In its efforts to become a vibrant knowledge platform on sustainable development initiatives, ThinktoSustain invites knowledge experts and thought-leaders across the globe to ‘Green Dialogues’. The raison d’etre is to generate an appreciation of ‘sustainability’ issues facing business organizations, question our assumptions, and set a direction for future action.
It is our pleasure to invite Professor Sushil Kumar, Faculty with Centre for Food and Agri-business Management (CFAM) at IIM Lucknow. Prior to joining IIM Lucknow, Professor Kumar did his post-doctoral fellowship from University of Toronto, Toronto, Canada. He is currently associated with ThinktoSustain Initiative as an Expert on Climate Change and CSR Issues. For more detailed profile, click here…

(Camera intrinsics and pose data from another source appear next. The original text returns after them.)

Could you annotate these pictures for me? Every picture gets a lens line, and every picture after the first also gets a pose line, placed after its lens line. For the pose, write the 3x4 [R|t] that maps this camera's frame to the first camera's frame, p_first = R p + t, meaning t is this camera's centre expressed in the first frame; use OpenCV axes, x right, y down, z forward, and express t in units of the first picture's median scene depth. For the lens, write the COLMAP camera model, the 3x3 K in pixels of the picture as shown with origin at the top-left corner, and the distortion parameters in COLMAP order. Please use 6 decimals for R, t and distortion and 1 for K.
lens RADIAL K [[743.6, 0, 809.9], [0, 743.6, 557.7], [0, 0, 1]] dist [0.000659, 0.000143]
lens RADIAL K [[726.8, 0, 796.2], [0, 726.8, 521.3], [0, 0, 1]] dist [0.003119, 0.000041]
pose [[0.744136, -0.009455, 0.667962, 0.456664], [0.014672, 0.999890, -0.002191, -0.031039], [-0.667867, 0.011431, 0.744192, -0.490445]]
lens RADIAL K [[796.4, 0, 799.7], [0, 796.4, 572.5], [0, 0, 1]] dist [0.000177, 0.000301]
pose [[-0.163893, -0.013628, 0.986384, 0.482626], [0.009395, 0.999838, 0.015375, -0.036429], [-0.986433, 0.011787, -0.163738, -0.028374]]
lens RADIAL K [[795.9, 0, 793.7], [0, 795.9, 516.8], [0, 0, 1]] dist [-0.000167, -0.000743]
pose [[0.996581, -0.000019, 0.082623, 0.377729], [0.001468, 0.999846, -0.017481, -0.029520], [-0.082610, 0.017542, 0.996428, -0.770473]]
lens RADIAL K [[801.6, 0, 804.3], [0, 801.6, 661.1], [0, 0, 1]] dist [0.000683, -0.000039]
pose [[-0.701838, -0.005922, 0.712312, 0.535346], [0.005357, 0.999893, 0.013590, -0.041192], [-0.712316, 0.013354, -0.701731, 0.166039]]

We, at ThinktoSustain.com, present an Interview with Professor Sushil Kumar…
A. General Questions related to Corporate Social Responsibility (CSR), Sustainability and Climate Change
Question: Corporate Social Responsibility (CSR) has been interpreted in numerous ways by corporate across the globe. For some it means simply sharing profits or philanthropy while for other it means an integrated rigorous approach. What does CSR actually mean?
Answer: CSR, to me, means fulfilling responsibility towards all stakeholders. I draw the concept of CSR from the natural world. The way each living organism in nature (except human being) lives in complete harmony with its surroundings and tries not to fulfill its own needs at the cost of others in its vicinity but rather enriches them; the businesses should also contribute positively to all their stakeholders in the same manner. Simply sharing profits or philanthropy is just one dimension of CSR and does not encompass the multi-dimensional concept of CSR. Businesses have four types of responsibilities: economic, legal, ethical and philanthropic; and a socially responsible business should meet all these responsibilities.

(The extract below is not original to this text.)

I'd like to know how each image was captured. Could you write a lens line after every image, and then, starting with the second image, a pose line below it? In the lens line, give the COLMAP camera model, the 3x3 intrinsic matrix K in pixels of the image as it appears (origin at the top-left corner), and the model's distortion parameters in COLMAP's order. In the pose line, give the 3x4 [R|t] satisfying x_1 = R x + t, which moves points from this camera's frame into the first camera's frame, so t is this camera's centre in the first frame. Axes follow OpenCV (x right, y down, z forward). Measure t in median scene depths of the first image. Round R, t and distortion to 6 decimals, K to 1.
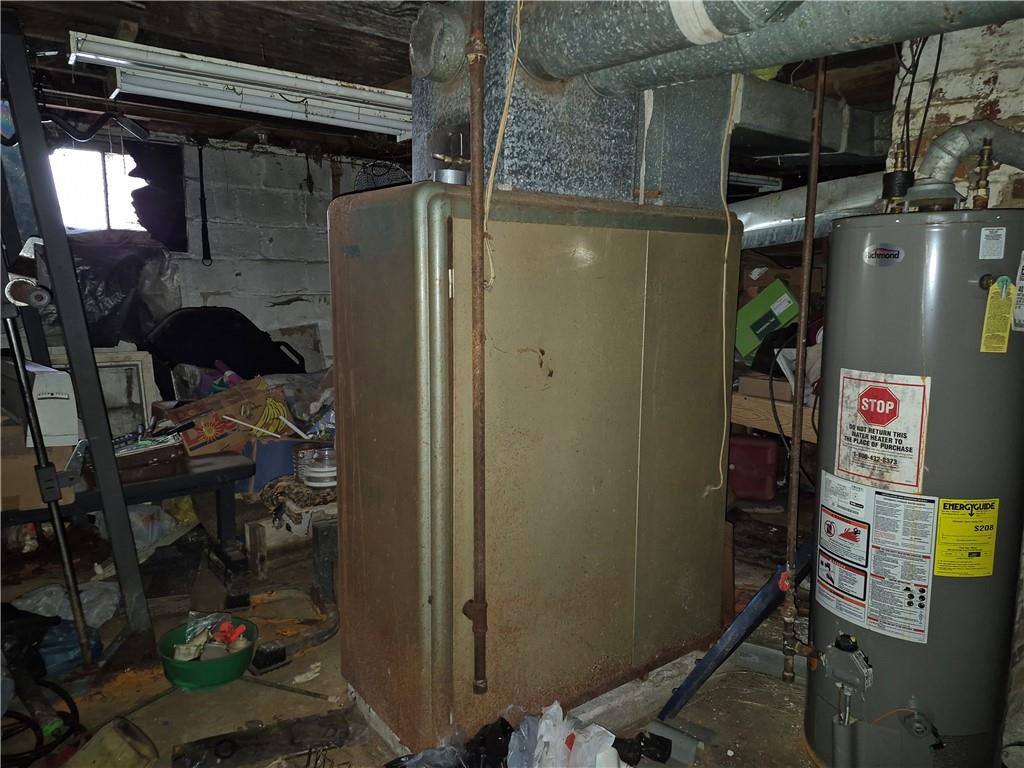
lens RADIAL K [[697.8, 0, 512.0], [0, 697.8, 384.0], [0, 0, 1]] dist [0.006367, -0.003209]
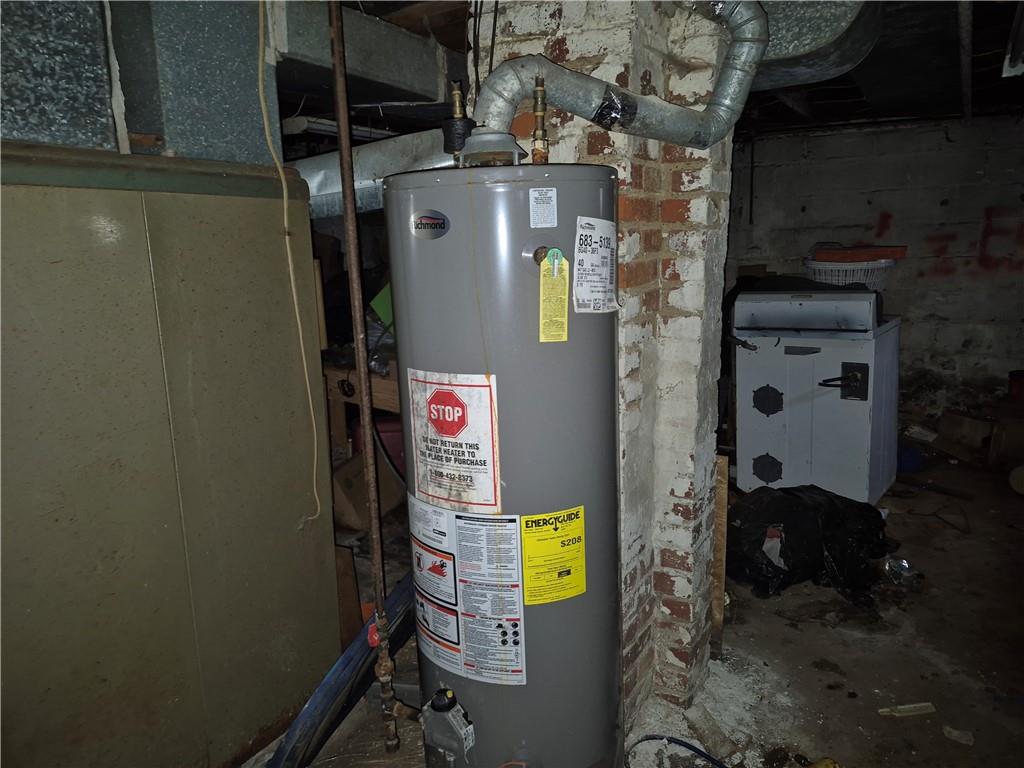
lens RADIAL K [[694.1, 0, 495.9], [0, 694.1, 388.4], [0, 0, 1]] dist [0.089943, -0.097700]
pose [[0.933500, -0.099386, 0.344528, 0.300170], [0.082459, 0.994571, 0.063482, -0.043079], [-0.348966, -0.030851, 0.936627, 0.224384]]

Question: Of late, CSR has become a ‘mantra’ for business sustainability with a large number of organizations taking keen interest in launching new initiatives. Can we say that the concept has taken roots? Where do you think is CSR currently in its development?
Answer: At the global level, yes, I will say the concept has started to take roots. The way MNCs, especially European MNCs, have become serious about Sustainability issues, is worth commending.
However, in India, there is still a long way to go. In fact, till the time markets do not force businesses to integrate Sustainability into overall business strategies, the concept will remain just bolt-on approach for the businesses, which can be taken off anytime. Today, for most companies Sustainability is a peripheral issue because they are not being selected against by the markets. We need regulatory regimes which not only impose pressures on businesses to adopt Sustainability as an overarching business strategy, but also create markets – consumers as well as investors – which incentivize Sustainability.
Question: What changes do you see that have taken place over the last two decades (in terms of companies’ CSR landscape)?
Answer: In the last two decades, a lot has changed. Due to increased awareness in the society about environmental degradation, global warming, climate change, and socio-economic implications of ever-increasing corporate power, nation states have forced businesses to mould their business strategies to align with Sustainable Development objectives. At the same time, evolution of voluntary norms and proactive steps taken by some industry associations, have brought Sustainability agenda at the fore-front. Academia, too, has contributed a lot by suggesting alternative business strategies that promote cleaner, greener and socially-responsible production systems. All these are forcing the companies to internalize the costs hitherto passed on to various stakeholders in the production system, thereby increasing the cost of production.
Question: The concept of Corporate Social Responsibility is fast becoming familiar in companies throughout the world. Is CSR a Challenge or an Opportunity?
Answer: It is both, a challenge as well as an opportunity, depending on the lens through which a company looks at it. Initially, for some companies, it may pose some challenges, as they have to put systems in place to take care of CSR activities and their integration with the business strategies. But, companies having a broad vision, will not view this as a challenge, as the first mover advantage would soon convert this challenge into an opportunity – an opportunity to differentiate in the marketplace, an opportunity to sustain and increase market share, an opportunity to influence policies, an opportunity to contribute towards the broader social cause and thereby realize some higher purpose in corporate life. These opportunities do make a difference by integrating CSR/ Sustainability with the overall business strategy, and companies can, in the long run, reap rich dividends.
Question: How have the local communities changed their outlook towards industrial activity? What are the repercussions for organizations?
Answer: Increased pace of industrialization all over the world, and especially in the developing countries, has resulted in unprecedented demand for natural resources, most of which are non-renewable in nature. In the name of industrial development, communities dependent on these resources are being deprived of their only source of livelihood. At the same time, with increased exposure to urban areas, aspiration levels of the local communities are also rising. Companies are making all kinds of promises to meet the aspirations of local people in lieu their natural resources which are hard to fulfill. Hence, now local communities are becoming skeptical about industry’s/ government’s intentions and are not ready to part with their livelihood sources. The recent conflicts – Vedanta, Posco, Tata Motors – being observed between local communities and industry are the results of this.